Update: November 16, 2012 — Yokaben is now Macaronics

Several years ago, I passed level two (N2) of the 日本語能力試験 or Japanese Language Proficiency Test. N2 means I know (or knew, at the time I took the test, anyway) at least 1,023 kanji written characters, and 5,035 vocabulary words. So in theory, I should be able to read 90% of the text in a typical newspaper article. Still, when I visited Japan recently, I had trouble getting through even the simplest article.

I was traveling through Hiroshima on a Sunday afternoon, on my way to Miyajima, but most people on my train were dressed in Hiroshima Carp colors, and got off at the station directly in front of the stadium.

They proved to be a boisterous bunch that day, and after I got back to the hotel, I wondered how their team had done.

It turned out they won, but there was very little in the English-language sources abut the game, which was in stark contrast to the local Japanese press, including some fanciful word play about the player who hit a home run.1

As Lost in Translation comically exaggerated, having access to the original source makes a difference.

Machine translation was somewhat helpful, but those results left a lot to be desired, especially when dealing with nuance and context (it was interesting, for example, to see that Bing correctly translated バカ as “moron”, but Google rendered it as “docile child” instead).

What I really needed was a human editor, someone at least partially bilingual, who could fill in the gaps and clean up the obvious errors.

Crowd-sourcing, or more specifically, human-based computation, is a possible solution, though it needs hundreds, thousands, or more editors to make it work.

If it does reach that critical mass, it would open up an even larger audience: people would be able to read original texts in full, regardless of whether they are literate in the source language or not, and even if they have no desire to learn that language in the first place.

Yokaben2 Macaronics3 is an experiment to see whether or not it can be done.

[1] One way to pronounce the numbers “2″ and “9″ together is “niku” which is roughly how the Japanese say the first name of Nick Stavinoha. The author speculated that since the 29th is “Nick’s Day”, fans can expect a similar result on May 29 and through the rest of the season on the 29th of every month.

[2] I didn’t know what to call it, but when I was thinking up names, I heard someone talking about PubSub, which is a contraction of the words “publish” and “subscribe”.
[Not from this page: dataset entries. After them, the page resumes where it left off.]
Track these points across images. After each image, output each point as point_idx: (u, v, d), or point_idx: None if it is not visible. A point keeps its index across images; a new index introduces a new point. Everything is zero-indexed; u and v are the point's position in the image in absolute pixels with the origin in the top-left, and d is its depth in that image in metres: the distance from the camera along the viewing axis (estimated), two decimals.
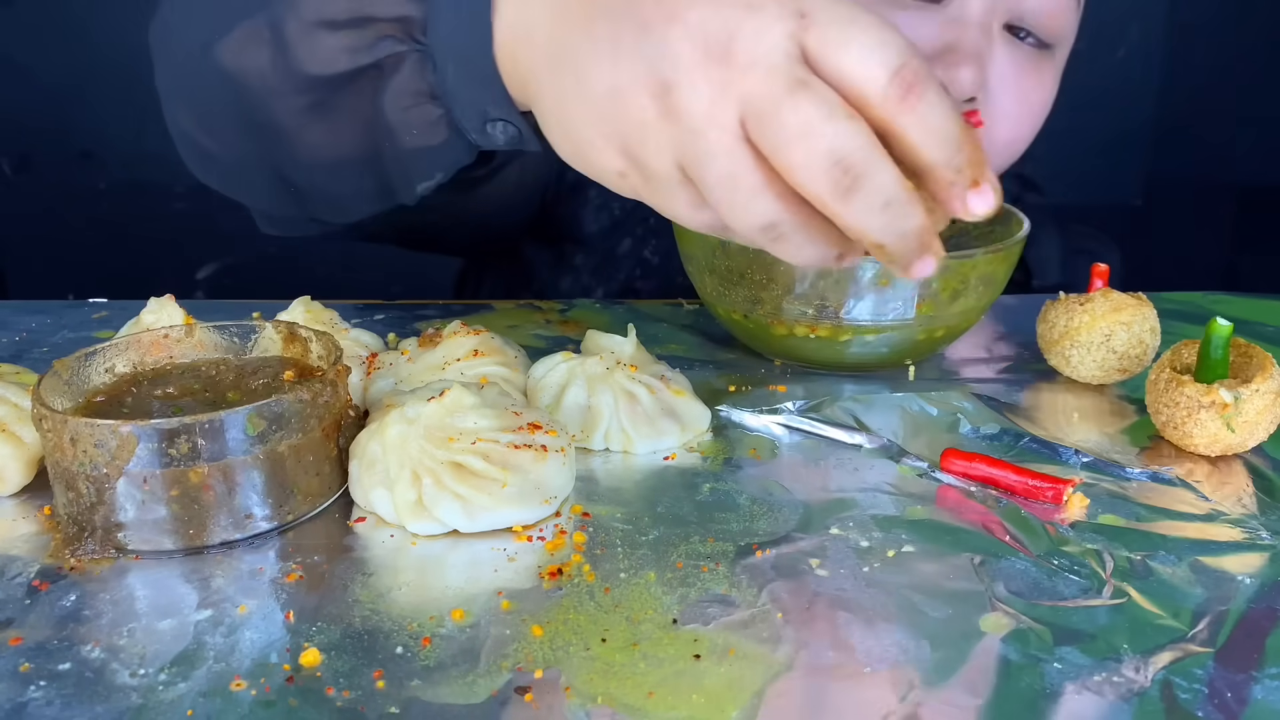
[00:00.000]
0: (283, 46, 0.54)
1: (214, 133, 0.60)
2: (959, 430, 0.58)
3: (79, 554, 0.46)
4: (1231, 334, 0.54)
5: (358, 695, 0.38)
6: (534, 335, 0.71)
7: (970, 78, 0.72)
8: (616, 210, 0.88)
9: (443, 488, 0.47)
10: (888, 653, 0.40)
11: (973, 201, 0.40)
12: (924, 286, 0.59)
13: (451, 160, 0.55)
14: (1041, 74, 0.77)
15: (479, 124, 0.52)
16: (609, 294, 0.88)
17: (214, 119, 0.60)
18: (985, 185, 0.40)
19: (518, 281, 0.94)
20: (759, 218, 0.41)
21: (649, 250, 0.89)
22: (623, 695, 0.38)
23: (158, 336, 0.53)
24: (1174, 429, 0.55)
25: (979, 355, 0.68)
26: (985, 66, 0.74)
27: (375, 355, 0.61)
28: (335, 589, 0.44)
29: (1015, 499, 0.51)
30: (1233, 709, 0.38)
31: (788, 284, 0.60)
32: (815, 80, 0.39)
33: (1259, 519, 0.50)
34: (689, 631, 0.41)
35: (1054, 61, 0.78)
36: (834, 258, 0.43)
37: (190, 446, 0.44)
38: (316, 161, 0.57)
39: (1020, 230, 0.63)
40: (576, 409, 0.56)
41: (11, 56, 1.53)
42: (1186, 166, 1.74)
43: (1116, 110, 1.72)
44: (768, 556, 0.46)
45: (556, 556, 0.46)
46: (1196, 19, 1.69)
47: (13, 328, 0.71)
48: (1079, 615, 0.43)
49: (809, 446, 0.57)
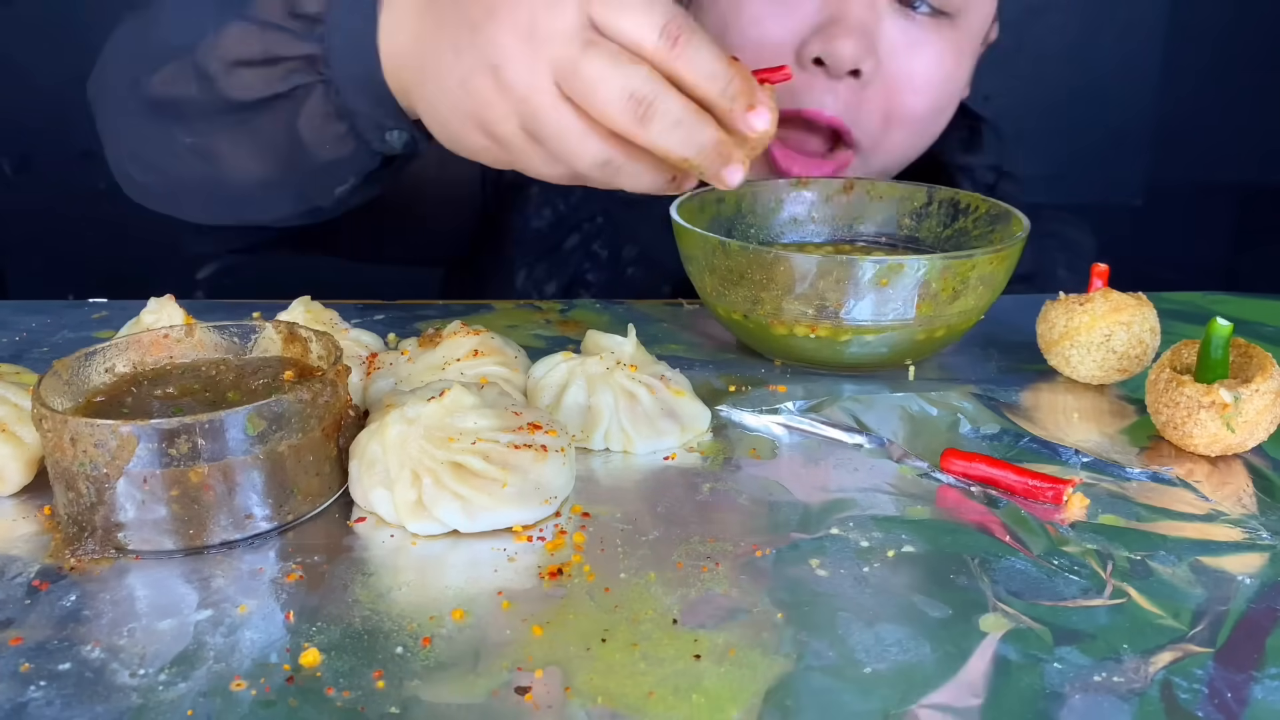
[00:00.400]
0: (207, 80, 0.63)
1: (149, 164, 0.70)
2: (959, 430, 0.58)
3: (79, 554, 0.46)
4: (1231, 334, 0.54)
5: (358, 695, 0.38)
6: (534, 335, 0.71)
7: (852, 50, 0.74)
8: (561, 206, 0.90)
9: (443, 488, 0.47)
10: (888, 653, 0.40)
11: (751, 119, 0.51)
12: (924, 287, 0.59)
13: (360, 166, 0.64)
14: (941, 44, 0.78)
15: (378, 134, 0.62)
16: (560, 291, 0.90)
17: (148, 148, 0.69)
18: (760, 108, 0.51)
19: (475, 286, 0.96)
20: (593, 156, 0.52)
21: (598, 245, 0.90)
22: (623, 695, 0.38)
23: (158, 336, 0.53)
24: (1174, 429, 0.55)
25: (979, 355, 0.68)
26: (873, 38, 0.75)
27: (375, 355, 0.61)
28: (335, 589, 0.44)
29: (1015, 499, 0.51)
30: (1233, 709, 0.38)
31: (788, 284, 0.60)
32: (602, 39, 0.50)
33: (1259, 519, 0.50)
34: (689, 631, 0.41)
35: (958, 30, 0.78)
36: (668, 182, 0.54)
37: (190, 446, 0.44)
38: (242, 176, 0.66)
39: (1020, 230, 0.63)
40: (576, 409, 0.56)
41: (11, 56, 1.53)
42: (1186, 166, 1.74)
43: (1116, 110, 1.72)
44: (768, 556, 0.46)
45: (556, 556, 0.46)
46: (1196, 19, 1.69)
47: (13, 328, 0.71)
48: (1079, 615, 0.43)
49: (809, 446, 0.57)
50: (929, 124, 0.82)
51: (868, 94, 0.77)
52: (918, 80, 0.78)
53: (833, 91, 0.77)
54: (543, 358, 0.59)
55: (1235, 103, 1.70)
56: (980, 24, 0.81)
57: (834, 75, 0.76)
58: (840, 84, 0.76)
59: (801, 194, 0.75)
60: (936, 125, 0.83)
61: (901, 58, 0.77)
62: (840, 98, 0.77)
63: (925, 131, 0.83)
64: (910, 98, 0.78)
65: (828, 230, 0.75)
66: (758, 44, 0.77)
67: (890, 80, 0.77)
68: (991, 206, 0.69)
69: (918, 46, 0.77)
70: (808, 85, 0.77)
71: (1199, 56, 1.70)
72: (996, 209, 0.68)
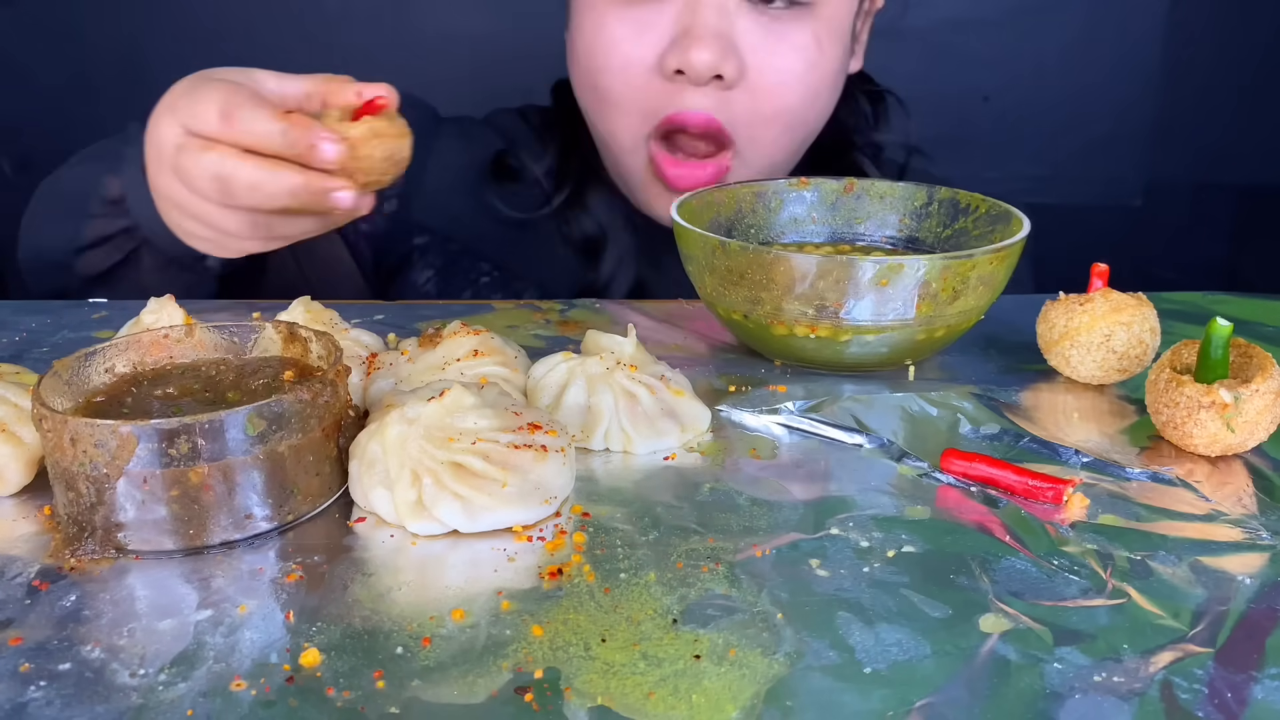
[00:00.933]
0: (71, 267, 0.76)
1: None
2: (959, 430, 0.58)
3: (79, 554, 0.46)
4: (1231, 334, 0.54)
5: (358, 695, 0.38)
6: (534, 335, 0.71)
7: (709, 58, 0.75)
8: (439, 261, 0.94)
9: (443, 488, 0.47)
10: (888, 653, 0.40)
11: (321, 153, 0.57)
12: (924, 287, 0.59)
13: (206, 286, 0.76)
14: (801, 35, 0.78)
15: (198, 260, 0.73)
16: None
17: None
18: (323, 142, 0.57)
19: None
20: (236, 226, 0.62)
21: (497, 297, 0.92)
22: (623, 695, 0.38)
23: (158, 336, 0.53)
24: (1174, 429, 0.55)
25: (979, 355, 0.68)
26: (729, 42, 0.76)
27: (375, 355, 0.61)
28: (335, 589, 0.44)
29: (1015, 499, 0.51)
30: (1233, 709, 0.38)
31: (788, 284, 0.60)
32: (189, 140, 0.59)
33: (1259, 519, 0.50)
34: (689, 632, 0.41)
35: (818, 18, 0.79)
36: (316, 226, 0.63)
37: (190, 446, 0.44)
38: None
39: (1020, 230, 0.63)
40: (576, 409, 0.56)
41: (11, 56, 1.53)
42: (1186, 166, 1.74)
43: (1116, 110, 1.72)
44: (768, 556, 0.46)
45: (556, 556, 0.46)
46: (1196, 19, 1.69)
47: (13, 328, 0.71)
48: (1079, 615, 0.43)
49: (809, 446, 0.57)
50: (804, 115, 0.83)
51: (736, 95, 0.79)
52: (784, 75, 0.79)
53: (702, 96, 0.78)
54: (543, 358, 0.59)
55: (1235, 103, 1.70)
56: (841, 11, 0.81)
57: (697, 84, 0.77)
58: (707, 90, 0.78)
59: (801, 194, 0.75)
60: (813, 115, 0.84)
61: (763, 55, 0.78)
62: (711, 99, 0.79)
63: (802, 125, 0.84)
64: (779, 93, 0.79)
65: (828, 230, 0.75)
66: (623, 65, 0.79)
67: (756, 78, 0.78)
68: (991, 206, 0.69)
69: (778, 42, 0.78)
70: (678, 95, 0.79)
71: (1199, 56, 1.70)
72: (996, 209, 0.68)
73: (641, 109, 0.81)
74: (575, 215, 0.93)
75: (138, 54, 1.49)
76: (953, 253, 0.60)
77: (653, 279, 0.92)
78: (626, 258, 0.92)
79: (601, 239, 0.93)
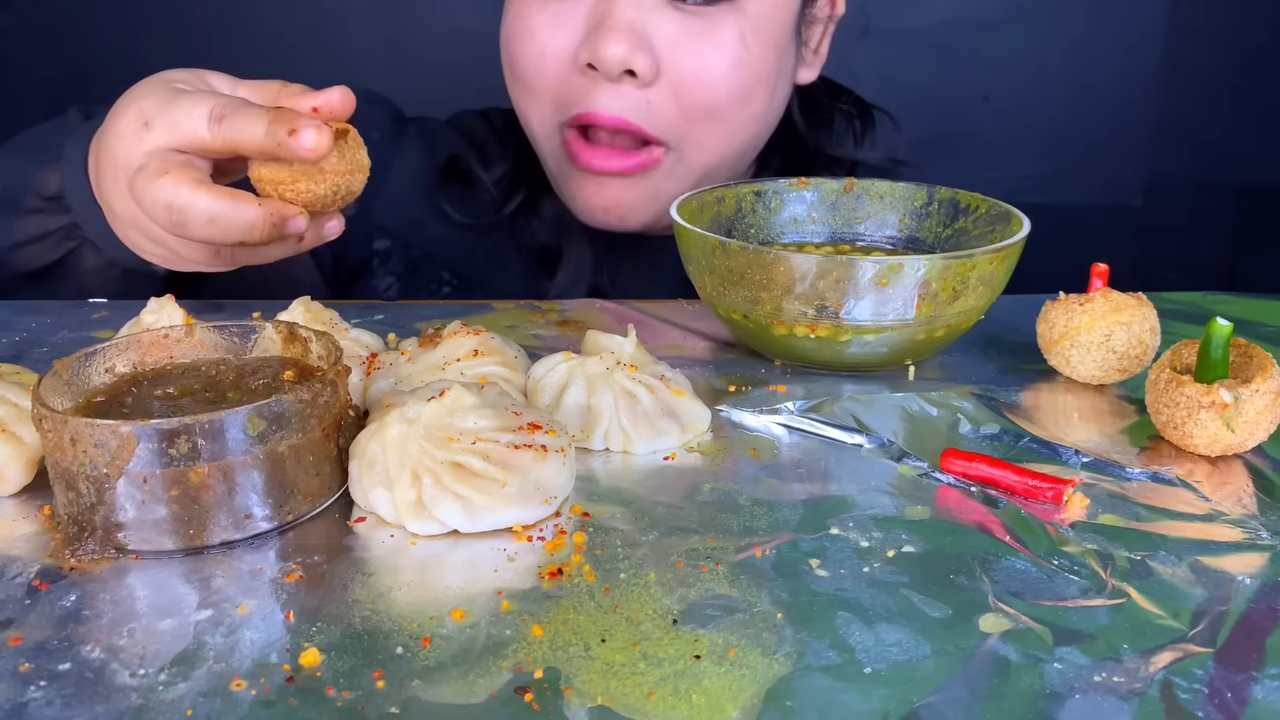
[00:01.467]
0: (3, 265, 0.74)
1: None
2: (959, 430, 0.58)
3: (79, 554, 0.46)
4: (1231, 334, 0.54)
5: (358, 695, 0.38)
6: (534, 335, 0.71)
7: (621, 52, 0.74)
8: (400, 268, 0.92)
9: (443, 488, 0.47)
10: (888, 653, 0.40)
11: (301, 144, 0.53)
12: (924, 287, 0.59)
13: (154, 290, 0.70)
14: (723, 32, 0.77)
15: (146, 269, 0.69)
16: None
17: None
18: (301, 130, 0.53)
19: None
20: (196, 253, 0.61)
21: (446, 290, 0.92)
22: (623, 695, 0.38)
23: (158, 336, 0.53)
24: (1174, 429, 0.55)
25: (979, 355, 0.68)
26: (642, 37, 0.75)
27: (375, 355, 0.61)
28: (335, 589, 0.44)
29: (1015, 499, 0.51)
30: (1233, 709, 0.38)
31: (788, 284, 0.60)
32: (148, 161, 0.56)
33: (1259, 519, 0.50)
34: (689, 632, 0.41)
35: (742, 15, 0.77)
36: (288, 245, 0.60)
37: (190, 446, 0.44)
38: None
39: (1020, 230, 0.63)
40: (576, 409, 0.56)
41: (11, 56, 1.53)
42: (1186, 166, 1.74)
43: (1116, 110, 1.72)
44: (768, 556, 0.46)
45: (556, 556, 0.46)
46: (1196, 19, 1.69)
47: (13, 328, 0.71)
48: (1079, 615, 0.43)
49: (809, 446, 0.57)
50: (737, 114, 0.80)
51: (655, 92, 0.77)
52: (704, 73, 0.77)
53: (618, 93, 0.77)
54: (543, 358, 0.59)
55: (1235, 103, 1.70)
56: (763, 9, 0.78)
57: (609, 79, 0.76)
58: (622, 86, 0.76)
59: (801, 194, 0.75)
60: (749, 114, 0.81)
61: (681, 52, 0.76)
62: (626, 98, 0.77)
63: (740, 122, 0.81)
64: (700, 90, 0.77)
65: (828, 230, 0.75)
66: (538, 56, 0.78)
67: (675, 75, 0.76)
68: (992, 206, 0.69)
69: (696, 38, 0.76)
70: (591, 90, 0.77)
71: (1199, 56, 1.70)
72: (997, 209, 0.68)
73: (555, 99, 0.79)
74: (528, 223, 0.91)
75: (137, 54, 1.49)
76: (953, 253, 0.60)
77: (612, 293, 0.89)
78: (584, 268, 0.90)
79: (556, 249, 0.90)
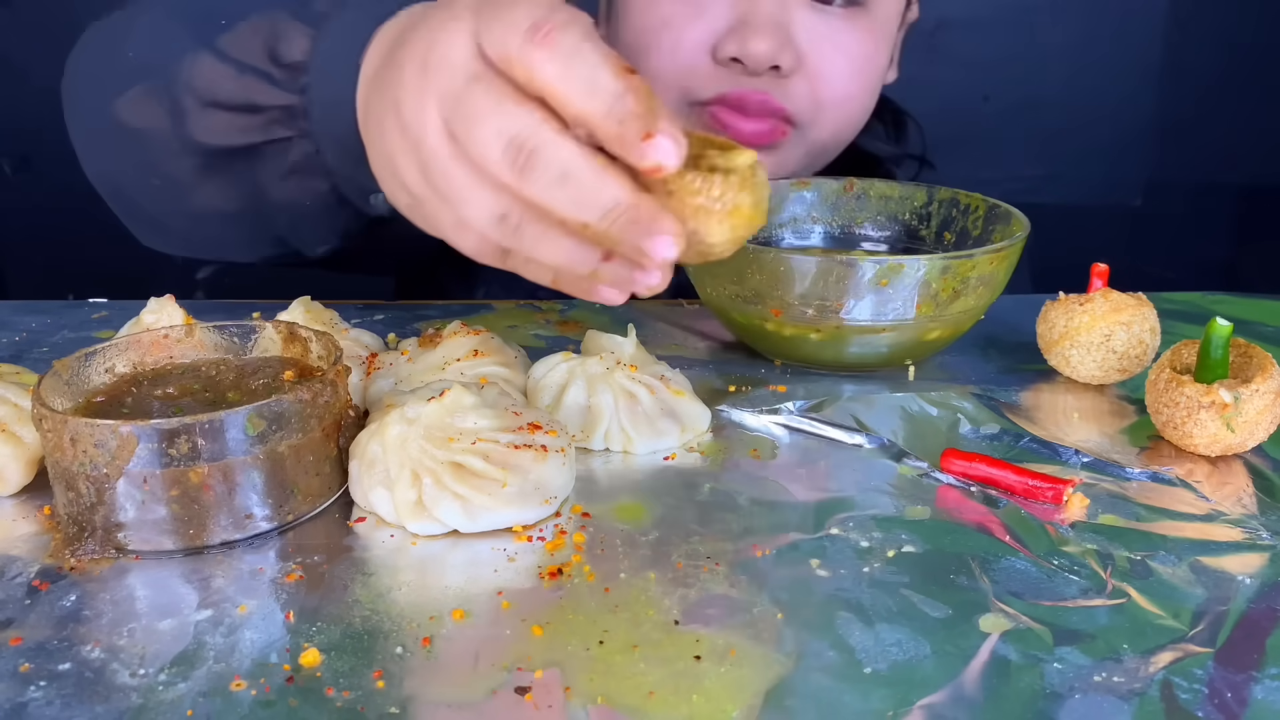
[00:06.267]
0: (179, 114, 0.58)
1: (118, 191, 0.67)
2: (959, 430, 0.58)
3: (79, 554, 0.46)
4: (1231, 334, 0.54)
5: (358, 695, 0.38)
6: (534, 335, 0.71)
7: (766, 48, 0.74)
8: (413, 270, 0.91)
9: (443, 488, 0.47)
10: (888, 653, 0.40)
11: (648, 151, 0.39)
12: (924, 287, 0.59)
13: (344, 227, 0.61)
14: (857, 32, 0.79)
15: (362, 196, 0.57)
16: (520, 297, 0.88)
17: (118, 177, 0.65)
18: (660, 136, 0.38)
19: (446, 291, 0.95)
20: (484, 210, 0.42)
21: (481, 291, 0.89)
22: (623, 695, 0.38)
23: (158, 336, 0.53)
24: (1174, 429, 0.55)
25: (979, 355, 0.68)
26: (788, 34, 0.76)
27: (375, 355, 0.61)
28: (335, 589, 0.44)
29: (1015, 499, 0.51)
30: (1233, 709, 0.38)
31: (788, 284, 0.60)
32: (489, 73, 0.41)
33: (1259, 519, 0.50)
34: (689, 631, 0.41)
35: (873, 19, 0.80)
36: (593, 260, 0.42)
37: (190, 446, 0.44)
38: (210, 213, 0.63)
39: (1020, 230, 0.63)
40: (576, 409, 0.56)
41: (11, 56, 1.53)
42: (1186, 166, 1.74)
43: (1116, 110, 1.72)
44: (768, 556, 0.46)
45: (556, 556, 0.46)
46: (1196, 19, 1.69)
47: (13, 328, 0.71)
48: (1079, 615, 0.43)
49: (809, 446, 0.57)
50: (858, 104, 0.84)
51: (792, 83, 0.78)
52: (839, 69, 0.79)
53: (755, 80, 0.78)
54: (543, 358, 0.59)
55: (1235, 103, 1.70)
56: (894, 8, 0.82)
57: (754, 74, 0.77)
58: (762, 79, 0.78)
59: (801, 194, 0.75)
60: (865, 105, 0.85)
61: (820, 50, 0.78)
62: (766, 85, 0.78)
63: (857, 109, 0.84)
64: (834, 85, 0.80)
65: (828, 230, 0.75)
66: (673, 47, 0.78)
67: (812, 71, 0.78)
68: (991, 206, 0.69)
69: (834, 37, 0.78)
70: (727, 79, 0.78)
71: (1199, 56, 1.70)
72: (997, 209, 0.68)
73: (682, 88, 0.80)
74: None
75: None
76: (953, 253, 0.60)
77: None
78: None
79: None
Since what I was building was a way to “Read Write Learn”, I tried similar contractions. While it didn’t work in English, I got some unique syllables from the corresponding Japanese words:

Read : 読む (yomu) → yo
Write : 書く (kaku) → ka
Learn : 勉強 (benkyou) → ben

(Yes, I know that 勉強 really means study, and 学ぶ is a better translation of learn, but “yokamana” or “yokabu” didn’t quite have the same ring to it.)

[3] While researching names for another project, I came across the adjective macaronic, whose dictionary meaning seemed perfect for this, especially since I’d like to see it go beyond just two languages.

Also, yokaben as I’d constructed it (読書勉) is too close to dokusho (読書) and thus potentially confusing for native Japanese speakers.